Activity cost drivers are used in activity-based costing, and they give a more accurate determination of the true cost of business activity by considering the indirect expenses. These levels include batch-level activity, unit-level activity, customer-level activity, organization-sustaining activity, and product-level activity. Activity-based costing benefits the costing process by expanding the number of cost pools that can be used to analyze overhead costs and by making indirect costs traceable to certain activities. Activity-based costing (ABC) is a method of assigning overhead and indirect costs—such as salaries and utilities—to products and services. However, as the percentages of indirect or overhead costs rose, this technique became increasingly inaccurate, because indirect costs were not caused equally by all products.
First stage allocation
This model assigns more indirect costs (overhead) into direct costs compared to conventional costing. A first stage allocation is the process used to assign overhead costs to activities. This allocation is employed in an activity-based costing system, and is the first step in the eventual allocation of overhead costs to cost objects.
Consequently, when multiple products share common costs, there is a danger of one product subsidizing another. ABC provides cost driver rates and information on transaction volumes which are very useful to management for cost management and performance appraisal of responsibility centres. Cost driver rates can be used advantageously for the design of new products or existing products as they indicate overhead costs that are likely to be applied in costing the product. A primary disadvantage of ABC is that it is not possible to divide some overhead costs such as the chief executive’s salary on a per-product usage basis.
Activity-based costing is the newest means of calculating how overhead expenses are allocated to different products at the time of publication. The traditional allocation method requires the business to pick one metric to use as a means to allot overhead costs.
Robin Cooper and Robert S. Kaplan, proponents of the Balanced Scorecard, brought notice to these concepts in a number of articles published in Harvard Business Review beginning in 1988. Cooper and Kaplan described ABC as an approach to solve the problems of traditional cost management systems.
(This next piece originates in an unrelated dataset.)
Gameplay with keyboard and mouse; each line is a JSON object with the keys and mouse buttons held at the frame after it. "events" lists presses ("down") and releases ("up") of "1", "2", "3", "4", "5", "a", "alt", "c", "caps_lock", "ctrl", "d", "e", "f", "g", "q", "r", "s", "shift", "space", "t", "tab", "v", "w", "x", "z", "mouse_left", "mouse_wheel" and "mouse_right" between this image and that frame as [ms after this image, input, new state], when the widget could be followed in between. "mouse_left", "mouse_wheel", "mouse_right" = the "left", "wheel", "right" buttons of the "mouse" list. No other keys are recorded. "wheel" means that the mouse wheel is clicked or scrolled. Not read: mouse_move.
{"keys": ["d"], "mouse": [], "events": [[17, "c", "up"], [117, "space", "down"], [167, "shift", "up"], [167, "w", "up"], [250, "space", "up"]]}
ABC systems require management to estimate costs of activity pools and to identify and measure cost drivers to serve as cost allocation bases. Even basic ABC systems require many calculations to determine costs of products and services.
A few of the cost drivers that would be used under ABC include the number of machine setups, the pounds of material purchased or used, the number of engineering change orders, the number of machine hours, and so on. Activity-based costing (ABC) is a costing method that assigns overhead and indirect costs to related products and services. This accounting method of costing recognizes the relationship between costs, overhead activities, and manufactured products, assigning indirect costs to products less arbitrarily than traditional costing methods. However, some indirect costs, such as management and office staff salaries, are difficult to assign to a product. Direct labour and materials are relatively easy to trace directly to products, but it is more difficult to directly allocate indirect costs to products.
Similarly, employees rarely devote 100% of their working hours to productive activities, and not all productive activities add value to the product or process of the firm. The cost driver rate, which is the cost pool total divided by cost driver, is used to calculate the amount of overhead and indirect costs related to a particular activity. The cost per setup is calculated to be $500 ($200,000 of cost per year divided by 400 setups per year).